Neutrophils (NE) are pivotal in the inflammatory reaction to mastitis. They operate as the main cells that combat pathogens. One such pathogen is Escherichia coli32. In cows with mastitis, changes in the DNA methylation of neutrophils have been observed. These changes are connected to shifts in gene expression and the regulation of microRNA. This may add to the development of mastitis33. Furthermore, pro-inflammatory cytokines play a part. An example is tumor necrosis factor-alpha (TNF-α). This cytokine is produced by macrophages in the mammary gland. It aids in bringing neutrophils to the site of infection. In addition, molecules like interleukin-8 (IL-8) increase the arrival of neutrophils34. Nitric oxide (NO) also affects neutrophil function. It may control their movement and activity during mastitis35.

WBC, notably polymorphonuclear neutrophils (PMNs), are crucial in the immune reaction during mastitis. They move from the blood to the mammary gland. Their role is to fight infection36. While the inflammatory response is necessary to remove pathogens, too much inflammation can damage tissue. This highlights the importance of properly controlling the immune response. Such control is needed to avoid additional harm to mammary tissue37. This process is strictly managed by both the innate and adaptive immune systems. T and B lymphocytes become active when they meet antigen-presenting cells. They also react to other immune signals38.

The predictive models developed in this study hold significant clinical significance, enabling the identification of women at high risk of acute mastitis. This allows for the timely implementation of interventions and preventive measures, thereby reducing the incidence and severity of mastitis and improving patient outcomes. The models also provide new insights into the etiology and pathophysiological mechanisms of acute mastitis, pointing the way for future research.

However, the clinical application of the models is constrained by the timing of biomarker measurements (e.g., CRP), which were only conducted during routine postpartum examinations and at the time of diagnosis. This may hinder their ability to effectively predict risk before the onset of clinical symptoms. If these biomarkers only exhibit significant changes after symptom occurrence, the models’ early predictive capacity will be limited. Future studies should explore the changes in these biomarkers prior to symptom onset to enhance the models’ early prediction capability.

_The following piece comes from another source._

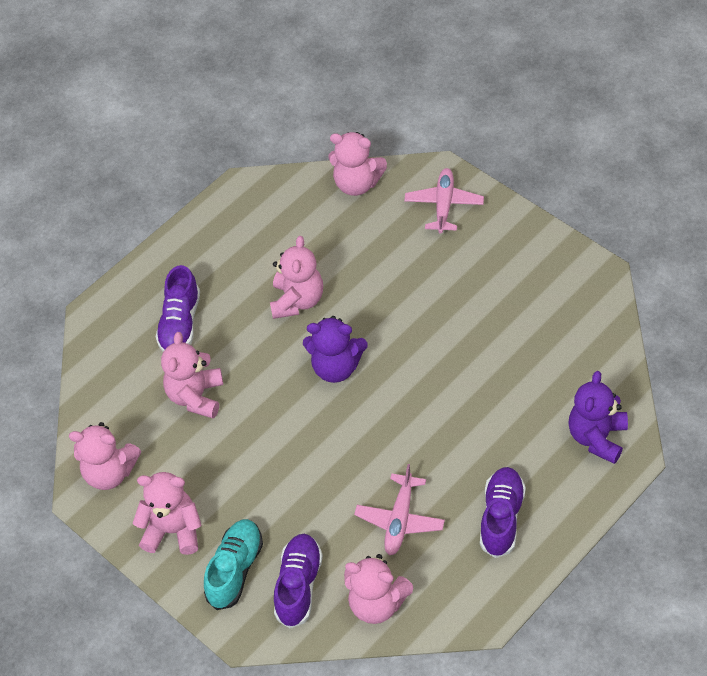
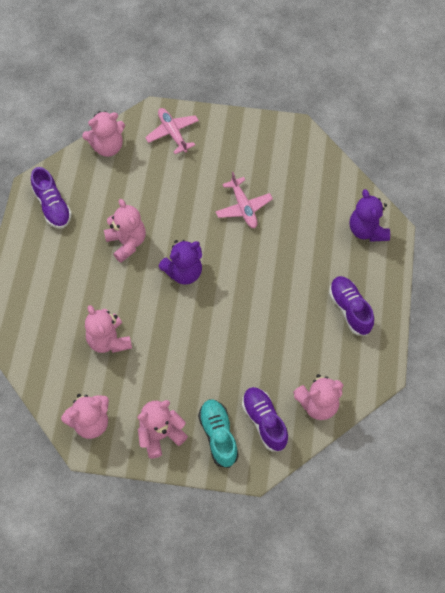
camera: 40 degrees left, 10 degrees up
(180, 324) = (61, 298): purple shoe -> purple shoe (52, 206)
(400, 520) = (293, 345): pink plane -> pink plane (243, 207)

Although the findings of this study are encouraging, it is important to acknowledge certain limitations. The first limitation pertains to the source of the data. The data were gathered from one medical institution only. This fact could restrict the ability to apply the results to other areas or groups of people.

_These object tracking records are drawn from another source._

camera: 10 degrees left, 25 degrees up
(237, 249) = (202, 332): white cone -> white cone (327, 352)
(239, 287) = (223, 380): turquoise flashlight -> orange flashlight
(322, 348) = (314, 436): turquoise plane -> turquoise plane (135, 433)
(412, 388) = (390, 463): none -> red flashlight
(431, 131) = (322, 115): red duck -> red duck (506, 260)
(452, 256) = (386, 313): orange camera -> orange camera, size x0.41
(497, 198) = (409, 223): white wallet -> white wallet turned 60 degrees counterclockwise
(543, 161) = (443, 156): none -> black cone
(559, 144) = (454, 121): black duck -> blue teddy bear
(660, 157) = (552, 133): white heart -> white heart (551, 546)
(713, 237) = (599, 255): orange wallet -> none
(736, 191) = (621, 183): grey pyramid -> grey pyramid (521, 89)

In addition, the design of the study did not account for every possible risk factor associated with acute mastitis. Subsequent research endeavors should investigate additional potential risk factors. These could include genetic tendencies, exposure to environmental factors, and lifestyle choices. As a result, the predictive model developed may not encompass all variables that affect the start of the disease. Consequently, it is necessary to validate the model in larger and more varied populations. This step is crucial to evaluate how widely applicable the model is.

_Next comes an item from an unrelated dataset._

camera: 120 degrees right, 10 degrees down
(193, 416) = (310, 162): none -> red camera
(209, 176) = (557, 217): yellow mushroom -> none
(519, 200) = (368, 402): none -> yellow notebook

Moreover, subsequent research endeavors should investigate additional potential risk factors. These could include genetic tendencies, exposure to environmental factors, and lifestyle choices. Such exploration could refine and improve the model’s predictive power.

Conclusion

This study applied machine learning techniques to successfully construct a prediction model for acute mastitis in lactating women, providing important references for clinical practice and scientific research. The research identified age, nipple fissures, CRP, neutrophils, and WBC as the five key predictive indicators. However, the biomarkers used in the current model are only measured during routine postpartum examinations and diagnosis, which may limit the model’s predictive ability before the onset of clinical symptoms. Future studies should further optimize the model based on multicenter, large-sample data and explore the temporal dynamic changes of these biomarkers before symptom occurrence, so as to enhance the early predictive value of the model and the accuracy of its practical clinical application.